TASK GOAL: Using the listing, copy each whole line that features "ProjectId".

EXCERPTED DATA:
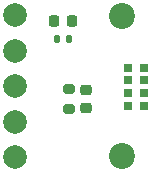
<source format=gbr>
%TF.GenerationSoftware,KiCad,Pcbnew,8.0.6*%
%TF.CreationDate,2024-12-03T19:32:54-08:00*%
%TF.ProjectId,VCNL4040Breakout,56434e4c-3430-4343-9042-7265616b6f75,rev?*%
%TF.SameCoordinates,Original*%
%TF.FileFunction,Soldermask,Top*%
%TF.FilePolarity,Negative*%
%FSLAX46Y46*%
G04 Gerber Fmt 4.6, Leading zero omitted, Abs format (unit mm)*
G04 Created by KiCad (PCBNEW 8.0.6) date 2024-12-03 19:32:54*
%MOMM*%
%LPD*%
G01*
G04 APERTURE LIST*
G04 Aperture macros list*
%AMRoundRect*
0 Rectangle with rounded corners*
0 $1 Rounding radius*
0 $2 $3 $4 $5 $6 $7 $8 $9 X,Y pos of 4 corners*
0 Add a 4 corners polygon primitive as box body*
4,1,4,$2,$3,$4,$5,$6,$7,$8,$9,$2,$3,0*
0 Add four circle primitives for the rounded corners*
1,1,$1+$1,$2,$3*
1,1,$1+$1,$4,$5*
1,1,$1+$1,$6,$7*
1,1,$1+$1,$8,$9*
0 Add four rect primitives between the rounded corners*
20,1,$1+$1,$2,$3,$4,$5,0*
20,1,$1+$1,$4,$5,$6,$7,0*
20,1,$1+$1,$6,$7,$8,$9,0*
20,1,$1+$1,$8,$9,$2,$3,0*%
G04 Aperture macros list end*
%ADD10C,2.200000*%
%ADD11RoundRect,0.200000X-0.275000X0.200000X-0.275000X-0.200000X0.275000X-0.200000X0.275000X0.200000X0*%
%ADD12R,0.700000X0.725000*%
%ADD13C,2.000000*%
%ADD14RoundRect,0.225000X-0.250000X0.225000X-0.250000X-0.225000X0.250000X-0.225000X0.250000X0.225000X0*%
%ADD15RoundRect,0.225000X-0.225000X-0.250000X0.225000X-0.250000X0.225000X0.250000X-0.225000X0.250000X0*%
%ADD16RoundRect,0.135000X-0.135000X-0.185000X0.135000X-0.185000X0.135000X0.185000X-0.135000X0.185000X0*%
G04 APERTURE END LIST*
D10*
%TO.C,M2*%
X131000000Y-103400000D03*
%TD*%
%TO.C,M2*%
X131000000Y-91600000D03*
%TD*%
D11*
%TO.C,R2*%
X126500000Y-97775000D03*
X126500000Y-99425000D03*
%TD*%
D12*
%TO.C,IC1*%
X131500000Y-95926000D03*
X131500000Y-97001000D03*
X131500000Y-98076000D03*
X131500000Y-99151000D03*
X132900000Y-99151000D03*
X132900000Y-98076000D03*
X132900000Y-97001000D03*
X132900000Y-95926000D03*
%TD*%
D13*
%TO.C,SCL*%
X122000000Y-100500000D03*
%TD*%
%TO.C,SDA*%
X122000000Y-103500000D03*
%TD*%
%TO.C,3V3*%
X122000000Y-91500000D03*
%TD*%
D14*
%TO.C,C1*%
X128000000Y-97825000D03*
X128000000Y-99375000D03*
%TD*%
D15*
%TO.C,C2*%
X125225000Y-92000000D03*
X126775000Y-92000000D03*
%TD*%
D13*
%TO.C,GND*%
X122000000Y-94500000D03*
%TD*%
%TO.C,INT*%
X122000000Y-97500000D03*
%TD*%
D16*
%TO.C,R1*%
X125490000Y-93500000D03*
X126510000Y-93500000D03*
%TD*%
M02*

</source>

==

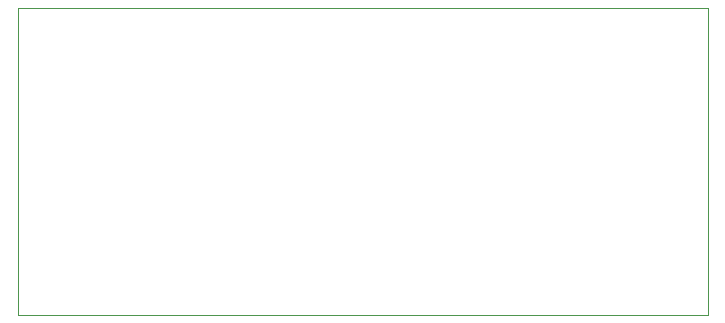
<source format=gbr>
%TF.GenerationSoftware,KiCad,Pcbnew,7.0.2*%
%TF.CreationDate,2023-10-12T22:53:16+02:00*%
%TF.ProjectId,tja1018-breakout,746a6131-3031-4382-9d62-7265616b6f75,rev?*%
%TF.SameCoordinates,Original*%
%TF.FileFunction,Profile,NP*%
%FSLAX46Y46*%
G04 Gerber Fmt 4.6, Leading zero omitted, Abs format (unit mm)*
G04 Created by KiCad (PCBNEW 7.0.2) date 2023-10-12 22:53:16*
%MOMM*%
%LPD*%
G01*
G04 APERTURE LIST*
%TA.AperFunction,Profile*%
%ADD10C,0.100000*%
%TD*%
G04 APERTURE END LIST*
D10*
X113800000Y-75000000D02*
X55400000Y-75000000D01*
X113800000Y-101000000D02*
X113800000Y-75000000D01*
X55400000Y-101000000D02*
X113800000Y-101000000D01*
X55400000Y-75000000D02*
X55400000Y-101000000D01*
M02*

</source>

* * *

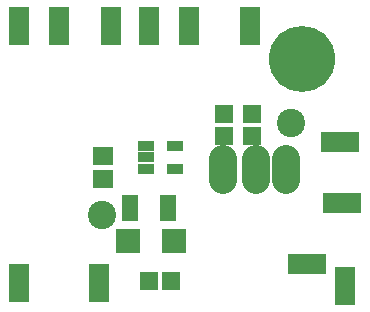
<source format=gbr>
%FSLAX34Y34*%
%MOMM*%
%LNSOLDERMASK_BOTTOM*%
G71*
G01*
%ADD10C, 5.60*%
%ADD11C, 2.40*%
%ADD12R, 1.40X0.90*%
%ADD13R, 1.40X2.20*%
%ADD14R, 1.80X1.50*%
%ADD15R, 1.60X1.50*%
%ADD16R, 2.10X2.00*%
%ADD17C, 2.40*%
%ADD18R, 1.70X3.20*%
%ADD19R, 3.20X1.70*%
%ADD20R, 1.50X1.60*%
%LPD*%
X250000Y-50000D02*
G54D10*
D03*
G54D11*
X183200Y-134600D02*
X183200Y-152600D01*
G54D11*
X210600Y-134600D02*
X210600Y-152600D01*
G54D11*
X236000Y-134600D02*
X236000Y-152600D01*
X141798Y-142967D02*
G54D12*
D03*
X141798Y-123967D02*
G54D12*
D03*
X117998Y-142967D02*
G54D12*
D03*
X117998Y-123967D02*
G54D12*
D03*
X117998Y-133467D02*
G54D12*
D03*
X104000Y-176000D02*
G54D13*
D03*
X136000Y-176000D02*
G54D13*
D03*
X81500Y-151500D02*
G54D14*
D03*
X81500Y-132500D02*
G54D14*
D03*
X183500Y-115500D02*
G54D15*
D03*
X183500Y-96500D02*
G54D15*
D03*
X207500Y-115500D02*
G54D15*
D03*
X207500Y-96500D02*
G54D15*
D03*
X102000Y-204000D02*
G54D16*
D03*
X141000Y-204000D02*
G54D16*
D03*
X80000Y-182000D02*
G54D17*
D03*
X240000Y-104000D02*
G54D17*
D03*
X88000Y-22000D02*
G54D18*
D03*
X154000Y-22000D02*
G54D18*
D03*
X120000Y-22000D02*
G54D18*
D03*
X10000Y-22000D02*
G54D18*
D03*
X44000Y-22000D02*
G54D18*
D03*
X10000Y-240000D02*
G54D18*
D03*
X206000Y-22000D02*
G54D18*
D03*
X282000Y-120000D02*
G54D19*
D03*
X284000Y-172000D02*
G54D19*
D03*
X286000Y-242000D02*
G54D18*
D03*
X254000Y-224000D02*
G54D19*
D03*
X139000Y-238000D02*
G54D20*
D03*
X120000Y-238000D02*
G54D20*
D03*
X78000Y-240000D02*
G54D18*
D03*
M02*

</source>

RESULT OF THIS TASK:
%TF.ProjectId,VCNL4040Breakout,56434e4c-3430-4343-9042-7265616b6f75,rev?*%
%TF.ProjectId,tja1018-breakout,746a6131-3031-4382-9d62-7265616b6f75,rev?*%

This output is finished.